Mocking Bard

In the late nineteenth century, the American Acclimation Society, formed of recent European immigrants, attempted to populate North America with all of the species of birds mentioned in the works of William Shakespeare. Many of the introduced birds quickly died or failed to reproduce. However, there was one notable success: in 1890 and 1891, Eugene Schieffelin, a wealthy German theater aficionado, released between 80 and 150 European starlings (Sturnus vulgaris) into Central Park. The North American landscape of farmlands and fields agreed with the scrappy black birds, and by 1910, starlings had settled around Philadelphia; by 1924, they reached Detroit; and in the 1940s, there were starling sightings along the Pacific Coast.

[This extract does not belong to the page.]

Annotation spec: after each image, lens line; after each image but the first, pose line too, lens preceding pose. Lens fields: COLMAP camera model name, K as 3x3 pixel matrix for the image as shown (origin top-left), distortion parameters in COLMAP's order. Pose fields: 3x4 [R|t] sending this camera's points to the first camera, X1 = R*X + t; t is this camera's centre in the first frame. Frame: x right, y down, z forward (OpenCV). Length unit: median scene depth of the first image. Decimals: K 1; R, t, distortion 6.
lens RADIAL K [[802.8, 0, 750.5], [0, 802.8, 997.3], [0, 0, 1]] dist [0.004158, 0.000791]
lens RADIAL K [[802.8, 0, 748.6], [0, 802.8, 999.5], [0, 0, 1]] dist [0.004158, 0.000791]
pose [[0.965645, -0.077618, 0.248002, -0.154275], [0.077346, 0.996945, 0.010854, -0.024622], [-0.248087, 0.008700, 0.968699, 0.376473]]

The current North American population of 200 million starlings is widely acknowledged as a scourge to native birds, notably the eastern bluebird and the Gila woodpecker, which compete with the starling for nesting space. Starlings also travel in flocks that destroy whole fields of lucrative agricultural crops, such as grapes and wheat. They are clever mimics — echoing natural noises, machines, and human speech — and are happy in developed areas like suburbs and city parks, where they add to the ruckus with their loud chatter. Indeed, the bird has proved more aggressive and adaptable than a Shakespearean antihero.

The starling’s Shakespearean cameo appears in Henry IV, with a reference to the bird’s ability to mimic human speech: “I’ll have a starling that shall be taught to speak nothing but ‘Mortimer,’ and give it to him to keep his anger still in motion.” Environmental artist Brian Collier has set out to manipulate this avian aptitude for speech, teaching wild starlings to pronounce and sing the name not of Mortimer but of their conveyer — Schieffelin. In this way, the birds will vocally identify themselves as an introduced species.

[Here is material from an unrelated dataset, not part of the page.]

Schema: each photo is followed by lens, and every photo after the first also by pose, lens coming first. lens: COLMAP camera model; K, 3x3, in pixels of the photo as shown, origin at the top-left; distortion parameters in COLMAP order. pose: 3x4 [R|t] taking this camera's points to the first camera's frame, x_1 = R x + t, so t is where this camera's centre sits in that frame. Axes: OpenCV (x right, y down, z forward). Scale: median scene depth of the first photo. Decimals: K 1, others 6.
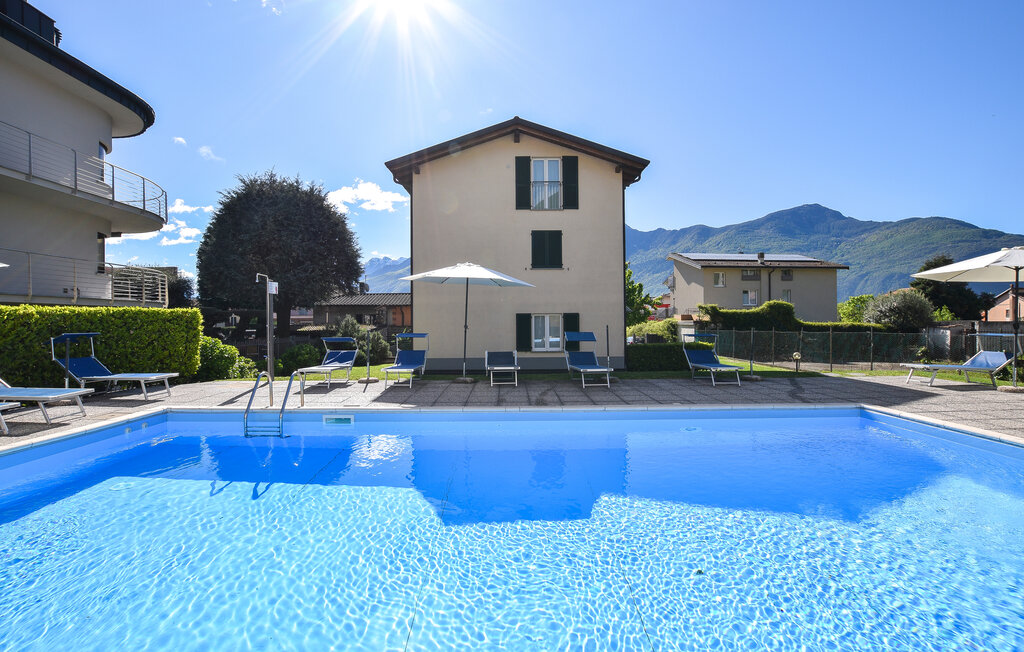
lens RADIAL K [[457.0, 0, 511.9], [0, 457.0, 319.3], [0, 0, 1]] dist [-0.028308, 0.004880]
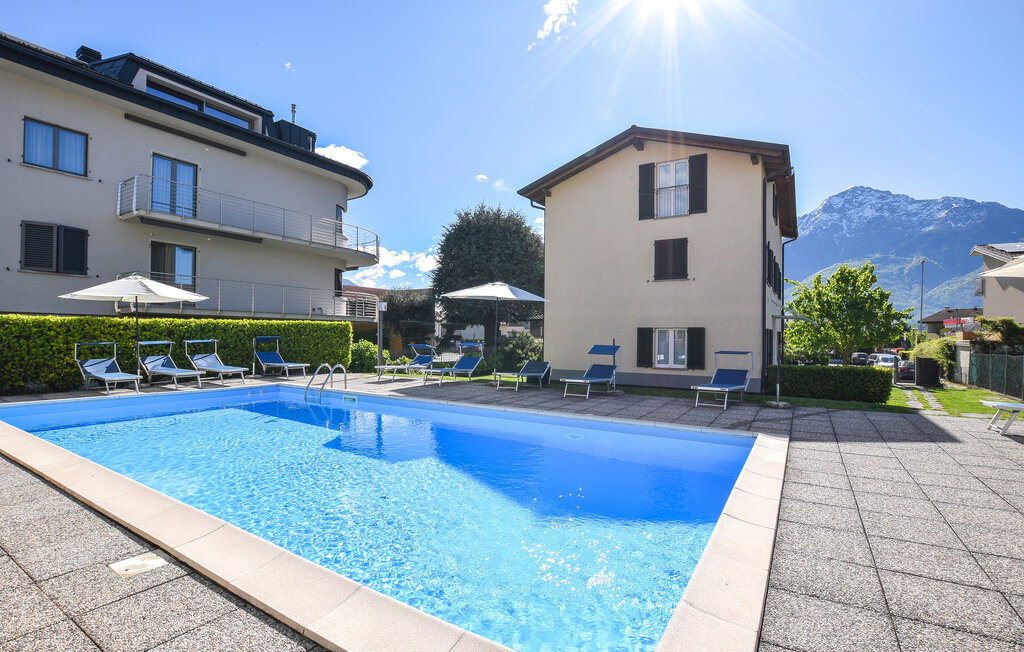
lens RADIAL K [[488.8, 0, 517.1], [0, 488.8, 332.1], [0, 0, 1]] dist [-0.019054, -0.000509]
pose [[0.850074, 0.011325, -0.526541, 0.337285], [-0.013899, 0.999903, -0.000932, 0.001503], [0.526479, 0.008110, 0.850149, -0.013821]]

Teaching starlings to say “Schieffelin” is admittedly an arduous process. Collier and his wife, who live in Bloomington, Illinois, raised one starling by hand and have erected multiple nests on their property with movement-triggered audio devices that murmur “Schieffelin” over and over to the nesting starling families. Collier recruits friends, relatives, and visitors to his art shows and exhibits to call out the name to any starling that they see in their own neighborhoods.

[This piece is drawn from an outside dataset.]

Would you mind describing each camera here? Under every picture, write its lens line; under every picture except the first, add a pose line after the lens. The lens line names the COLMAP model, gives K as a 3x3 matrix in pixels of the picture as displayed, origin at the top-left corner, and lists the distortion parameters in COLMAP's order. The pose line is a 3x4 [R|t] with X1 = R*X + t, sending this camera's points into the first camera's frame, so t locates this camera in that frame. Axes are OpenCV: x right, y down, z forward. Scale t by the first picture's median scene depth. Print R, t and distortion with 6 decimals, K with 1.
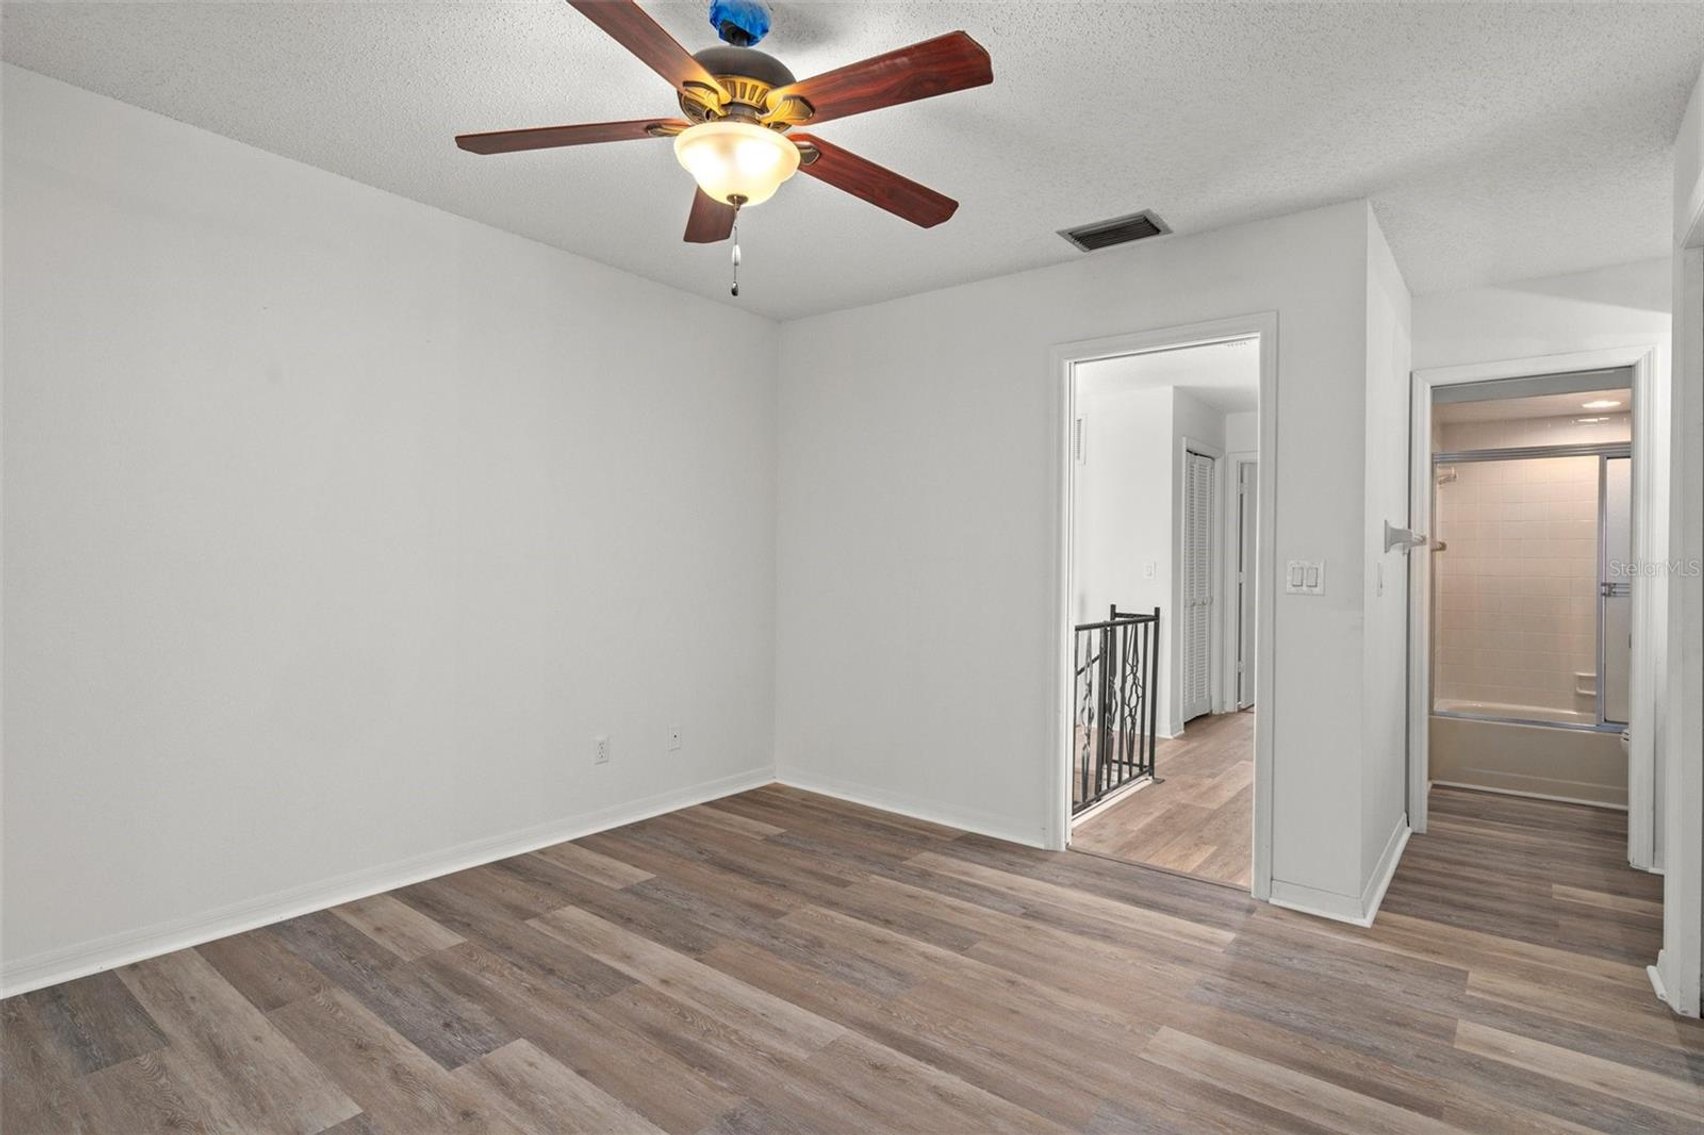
lens RADIAL K [[840.9, 0, 853.2], [0, 840.9, 567.0], [0, 0, 1]] dist [-0.002687, 0.000254]
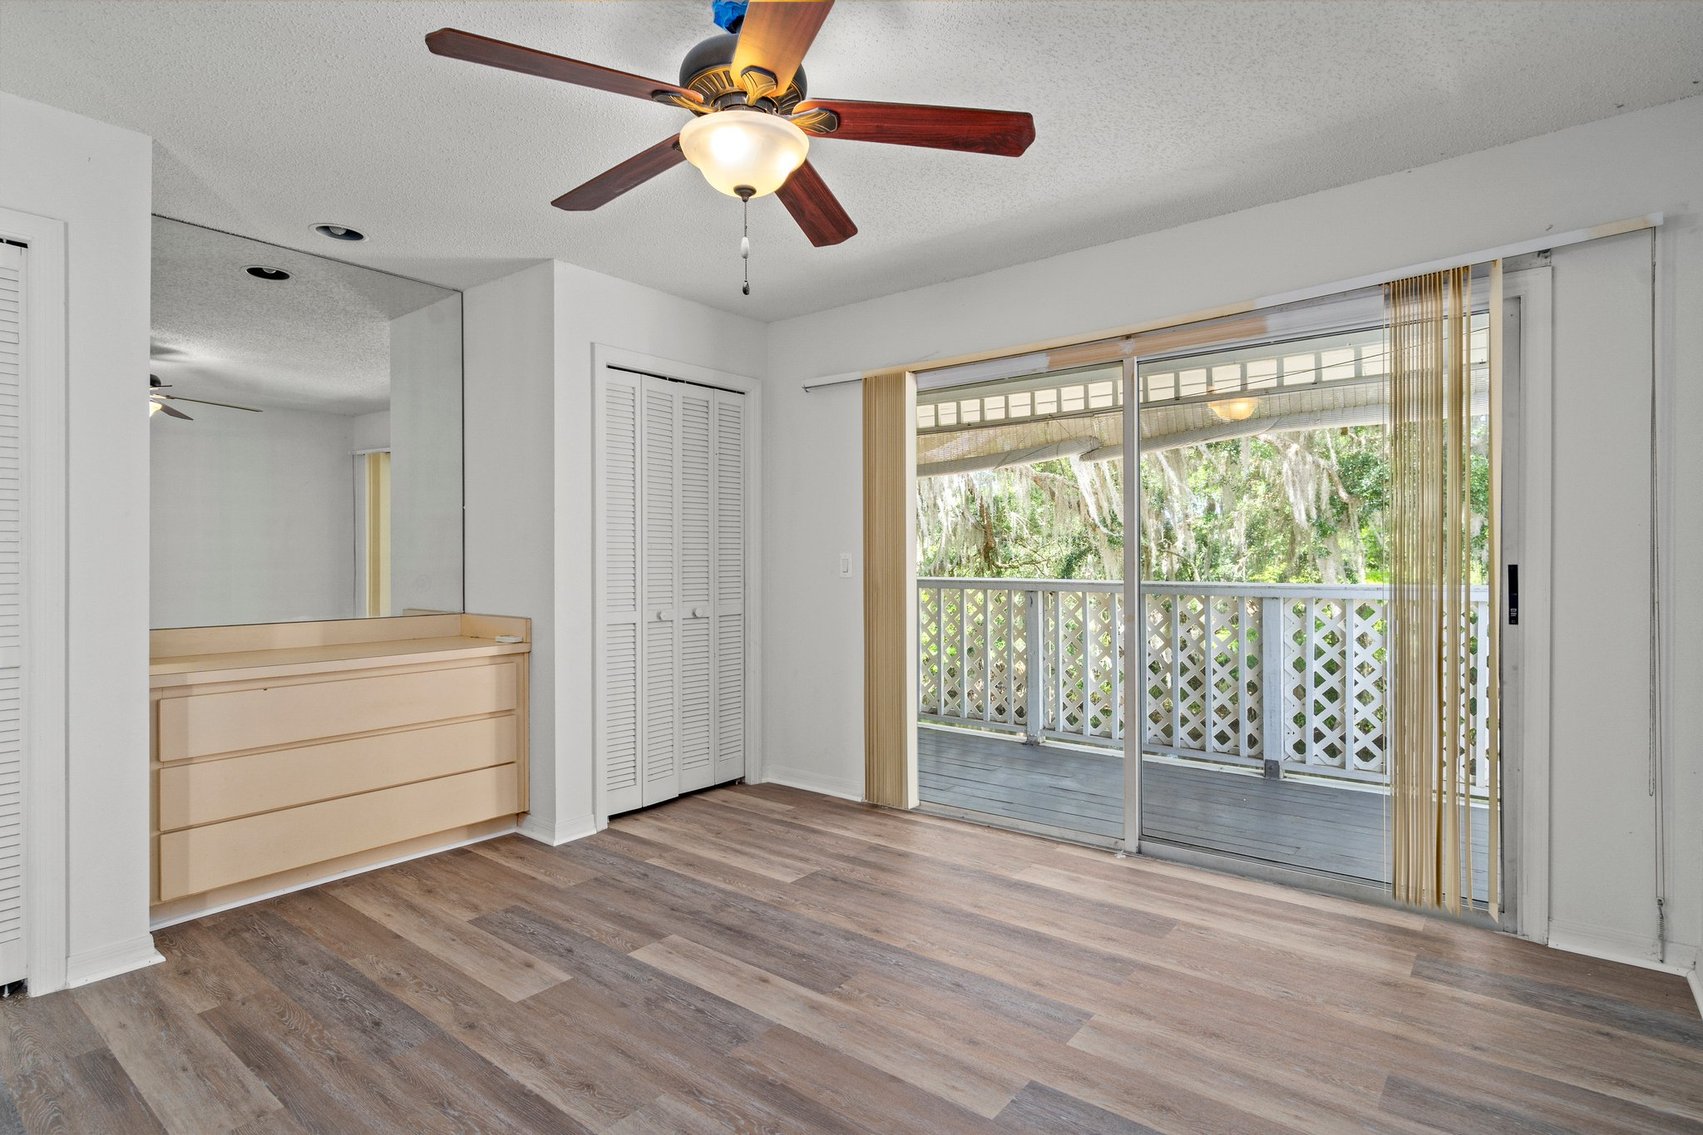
lens RADIAL K [[840.4, 0, 849.1], [0, 840.4, 569.2], [0, 0, 1]] dist [-0.002687, 0.000254]
pose [[-0.999810, -0.013534, -0.014056, -0.247629], [-0.013548, 0.999908, 0.000925, 0.008120], [0.014042, 0.001116, -0.999901, 1.975378]]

“The public is a major participant in this project,” said Collier, who admits that he has yet to hear a starling respond to his fervent coaching. “Basically this project is about teaching humans, not starlings. I have the admittedly utopian goal of changing the way people see the natural world. This altered perspective will hopefully eventually lead to changing how people interact with the natural world. Well, if artists can’t be dreamers, who can?”